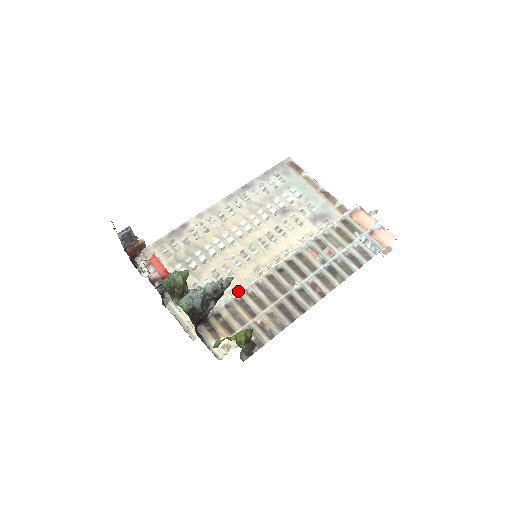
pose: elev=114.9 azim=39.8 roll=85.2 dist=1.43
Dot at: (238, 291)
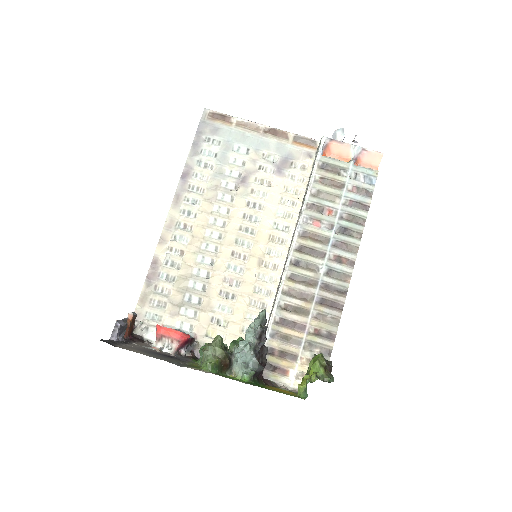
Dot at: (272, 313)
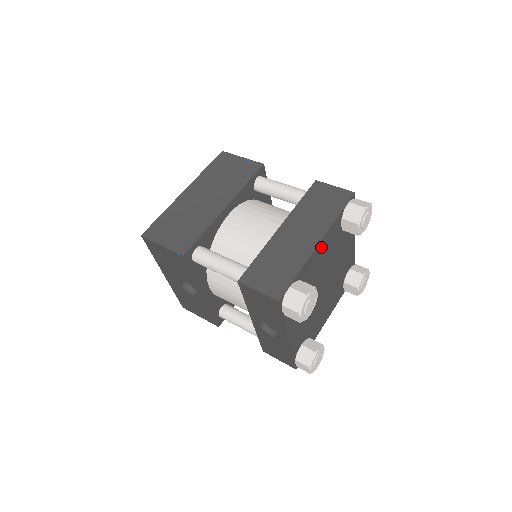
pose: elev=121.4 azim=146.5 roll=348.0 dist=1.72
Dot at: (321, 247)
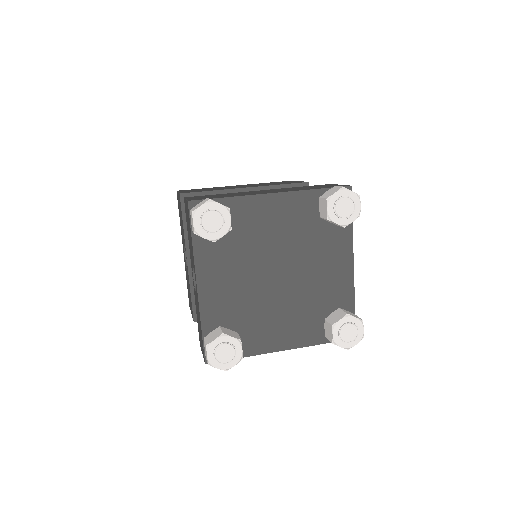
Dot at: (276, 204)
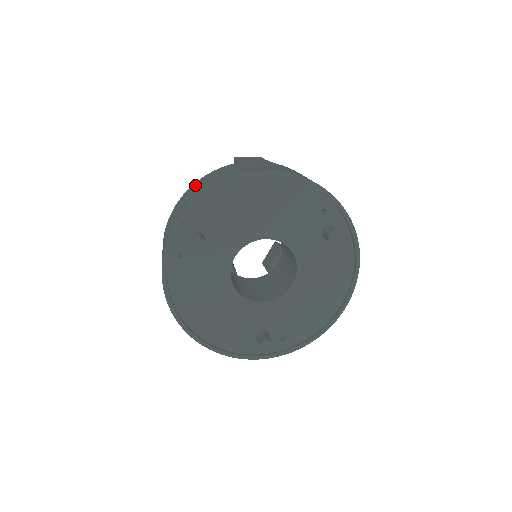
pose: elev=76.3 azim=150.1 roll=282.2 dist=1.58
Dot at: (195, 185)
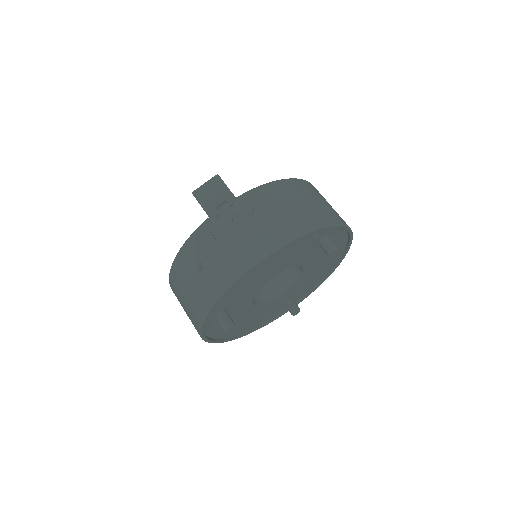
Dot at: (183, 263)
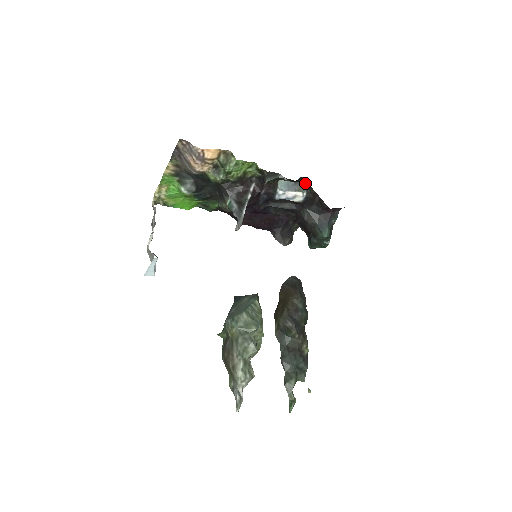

__________

[Problem statement]
Please state how many lines in the listing above contain the string "roll", with case counting. Give only the number.

[Worked answer]
3